The power of monitoring: how to make the most of a contaminated multivariate sample

  • Andrea Cerioli
  • Marco Riani
  • Anthony C. Atkinson
  • Aldo Corbellini
Original Paper

Abstract

Diagnostic tools must rely on robust high-breakdown methodologies to avoid distortion in the presence of contamination by outliers. However, a disadvantage of having a single, even if robust, summary of the data is that important choices concerning parameters of the robust method, such as breakdown point, have to be made prior to the analysis. The effect of such choices may be difficult to evaluate. We argue that an effective solution is to look at several pictures, and possibly to a whole movie, of the available data.
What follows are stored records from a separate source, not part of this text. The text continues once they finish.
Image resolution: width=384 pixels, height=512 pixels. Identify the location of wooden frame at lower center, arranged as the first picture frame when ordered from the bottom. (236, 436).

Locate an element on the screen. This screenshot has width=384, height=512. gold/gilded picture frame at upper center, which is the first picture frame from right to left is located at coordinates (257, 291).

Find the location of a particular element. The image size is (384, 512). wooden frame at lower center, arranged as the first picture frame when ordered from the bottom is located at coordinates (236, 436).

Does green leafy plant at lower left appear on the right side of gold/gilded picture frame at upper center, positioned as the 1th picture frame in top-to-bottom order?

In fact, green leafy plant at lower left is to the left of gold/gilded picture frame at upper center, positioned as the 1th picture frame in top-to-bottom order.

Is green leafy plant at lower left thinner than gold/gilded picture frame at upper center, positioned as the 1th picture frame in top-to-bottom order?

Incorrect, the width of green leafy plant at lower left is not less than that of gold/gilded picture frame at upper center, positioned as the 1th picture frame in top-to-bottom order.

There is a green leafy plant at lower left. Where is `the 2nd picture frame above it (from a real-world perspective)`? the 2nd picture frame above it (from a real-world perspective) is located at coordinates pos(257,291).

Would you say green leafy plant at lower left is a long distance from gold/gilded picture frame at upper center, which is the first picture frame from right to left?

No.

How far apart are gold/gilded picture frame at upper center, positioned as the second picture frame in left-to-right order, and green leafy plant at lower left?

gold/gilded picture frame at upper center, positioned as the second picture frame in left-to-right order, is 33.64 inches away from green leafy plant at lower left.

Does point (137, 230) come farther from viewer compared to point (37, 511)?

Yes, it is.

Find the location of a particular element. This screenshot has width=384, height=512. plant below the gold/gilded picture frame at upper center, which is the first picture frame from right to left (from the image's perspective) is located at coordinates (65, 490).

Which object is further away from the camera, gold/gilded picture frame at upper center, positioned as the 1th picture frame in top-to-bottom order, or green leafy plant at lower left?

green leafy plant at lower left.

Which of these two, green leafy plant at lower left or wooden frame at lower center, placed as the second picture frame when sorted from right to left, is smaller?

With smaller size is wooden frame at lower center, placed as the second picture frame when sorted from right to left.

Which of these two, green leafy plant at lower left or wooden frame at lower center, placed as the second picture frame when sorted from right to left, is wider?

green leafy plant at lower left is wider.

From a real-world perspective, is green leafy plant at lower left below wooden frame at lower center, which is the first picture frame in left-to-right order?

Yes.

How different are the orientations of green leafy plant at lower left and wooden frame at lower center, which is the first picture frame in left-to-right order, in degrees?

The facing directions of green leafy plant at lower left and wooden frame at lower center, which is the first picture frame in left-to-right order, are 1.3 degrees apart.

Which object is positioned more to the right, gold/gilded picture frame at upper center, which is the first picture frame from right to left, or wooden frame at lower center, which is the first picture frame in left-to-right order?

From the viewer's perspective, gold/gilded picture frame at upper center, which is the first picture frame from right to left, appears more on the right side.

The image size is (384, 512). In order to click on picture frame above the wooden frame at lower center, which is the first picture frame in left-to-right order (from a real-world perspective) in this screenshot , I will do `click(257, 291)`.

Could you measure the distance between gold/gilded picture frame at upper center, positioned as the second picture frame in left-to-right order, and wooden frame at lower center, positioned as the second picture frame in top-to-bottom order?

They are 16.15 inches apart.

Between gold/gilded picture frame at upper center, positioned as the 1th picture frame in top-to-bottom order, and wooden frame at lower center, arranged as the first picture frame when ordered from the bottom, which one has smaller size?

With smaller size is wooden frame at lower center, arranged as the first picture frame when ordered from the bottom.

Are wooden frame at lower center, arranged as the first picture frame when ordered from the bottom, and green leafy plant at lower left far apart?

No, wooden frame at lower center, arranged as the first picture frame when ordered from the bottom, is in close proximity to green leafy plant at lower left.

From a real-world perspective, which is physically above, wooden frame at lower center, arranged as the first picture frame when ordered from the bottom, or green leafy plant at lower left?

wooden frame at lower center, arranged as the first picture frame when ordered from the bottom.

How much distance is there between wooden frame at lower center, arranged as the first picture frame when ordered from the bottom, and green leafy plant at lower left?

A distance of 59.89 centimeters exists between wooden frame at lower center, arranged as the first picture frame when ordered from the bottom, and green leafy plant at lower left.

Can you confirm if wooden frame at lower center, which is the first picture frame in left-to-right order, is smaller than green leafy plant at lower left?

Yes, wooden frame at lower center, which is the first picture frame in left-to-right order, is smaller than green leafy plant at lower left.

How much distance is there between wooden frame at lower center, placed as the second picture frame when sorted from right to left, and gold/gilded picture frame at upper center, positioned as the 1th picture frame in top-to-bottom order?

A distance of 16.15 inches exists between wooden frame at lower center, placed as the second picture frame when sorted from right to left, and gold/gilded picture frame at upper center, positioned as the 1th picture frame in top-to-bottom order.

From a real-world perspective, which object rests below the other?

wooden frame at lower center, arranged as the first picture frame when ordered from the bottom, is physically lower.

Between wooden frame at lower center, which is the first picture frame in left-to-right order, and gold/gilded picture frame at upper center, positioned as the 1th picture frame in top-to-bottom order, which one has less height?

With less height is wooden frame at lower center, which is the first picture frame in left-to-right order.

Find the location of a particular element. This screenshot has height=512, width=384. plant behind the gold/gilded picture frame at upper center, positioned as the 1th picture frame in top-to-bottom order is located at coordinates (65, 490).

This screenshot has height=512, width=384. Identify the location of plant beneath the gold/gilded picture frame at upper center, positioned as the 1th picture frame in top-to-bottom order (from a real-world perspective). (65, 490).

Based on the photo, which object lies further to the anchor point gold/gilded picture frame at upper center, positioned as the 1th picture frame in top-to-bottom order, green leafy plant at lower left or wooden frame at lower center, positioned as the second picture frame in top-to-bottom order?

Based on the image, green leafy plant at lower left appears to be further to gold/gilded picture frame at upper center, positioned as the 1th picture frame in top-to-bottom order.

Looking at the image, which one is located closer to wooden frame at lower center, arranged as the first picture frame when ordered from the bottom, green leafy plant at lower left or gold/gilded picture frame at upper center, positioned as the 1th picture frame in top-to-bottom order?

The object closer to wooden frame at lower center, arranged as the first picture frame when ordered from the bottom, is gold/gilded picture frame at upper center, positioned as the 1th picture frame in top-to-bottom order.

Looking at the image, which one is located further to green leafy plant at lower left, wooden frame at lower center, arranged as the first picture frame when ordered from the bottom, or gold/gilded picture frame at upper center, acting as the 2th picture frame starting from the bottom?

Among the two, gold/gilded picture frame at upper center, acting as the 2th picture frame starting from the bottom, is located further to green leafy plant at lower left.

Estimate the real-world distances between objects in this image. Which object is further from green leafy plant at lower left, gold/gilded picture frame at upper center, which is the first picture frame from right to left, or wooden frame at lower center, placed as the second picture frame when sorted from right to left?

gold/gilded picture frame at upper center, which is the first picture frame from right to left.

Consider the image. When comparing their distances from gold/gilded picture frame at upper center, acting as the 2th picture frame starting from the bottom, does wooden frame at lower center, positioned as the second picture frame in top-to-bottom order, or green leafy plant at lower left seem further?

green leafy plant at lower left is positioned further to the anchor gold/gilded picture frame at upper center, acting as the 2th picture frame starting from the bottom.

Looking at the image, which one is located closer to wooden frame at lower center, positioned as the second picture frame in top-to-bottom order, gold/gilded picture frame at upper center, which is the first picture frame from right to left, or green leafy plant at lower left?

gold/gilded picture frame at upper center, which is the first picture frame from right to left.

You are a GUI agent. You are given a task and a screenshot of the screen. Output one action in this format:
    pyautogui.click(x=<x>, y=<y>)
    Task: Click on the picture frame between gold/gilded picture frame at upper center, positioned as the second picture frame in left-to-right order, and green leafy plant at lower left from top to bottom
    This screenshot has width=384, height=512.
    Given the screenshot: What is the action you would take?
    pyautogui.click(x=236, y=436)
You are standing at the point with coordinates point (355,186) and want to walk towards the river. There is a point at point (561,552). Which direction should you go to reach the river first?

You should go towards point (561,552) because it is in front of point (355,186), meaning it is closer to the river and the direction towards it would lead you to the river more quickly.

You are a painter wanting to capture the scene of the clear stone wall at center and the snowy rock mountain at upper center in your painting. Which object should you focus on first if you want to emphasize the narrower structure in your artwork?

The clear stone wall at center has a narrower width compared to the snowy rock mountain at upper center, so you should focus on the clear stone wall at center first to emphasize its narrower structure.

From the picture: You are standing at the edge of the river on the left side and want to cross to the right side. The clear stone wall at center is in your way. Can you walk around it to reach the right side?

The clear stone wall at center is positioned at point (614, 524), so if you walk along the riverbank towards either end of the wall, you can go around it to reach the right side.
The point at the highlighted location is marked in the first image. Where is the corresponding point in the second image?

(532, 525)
This can be achieved by monitoring, over a range of parameter values, the results computed through the robust methodology of choice. We show the information gain that monitoring provides in the study of complex data structures through the analysis of multivariate datasets using different high-breakdown techniques. Our findings support the claim that the principle of monitoring is very flexible and that it can lead to robust estimators that are as efficient as possible. We also address through simulation some of the tricky inferential issues that arise from monitoring.

Keywords

Data movie Forward search Outlier detection MM-estimation S-estimation Trimming Reweighting 

Notes

Acknowledgements

We are very grateful to the Editor, Tommaso Proietti, for inviting this paper and for organizing its discussion. We also thank Alessio Farcomeni, Luca Greco, Domenico Perrotta and two anonymous reviewers for helpful comments on a previous draft. MR and ACA gratefully acknowledge support from the CRoNoS project, reference CRoNoS COST Action IC1408.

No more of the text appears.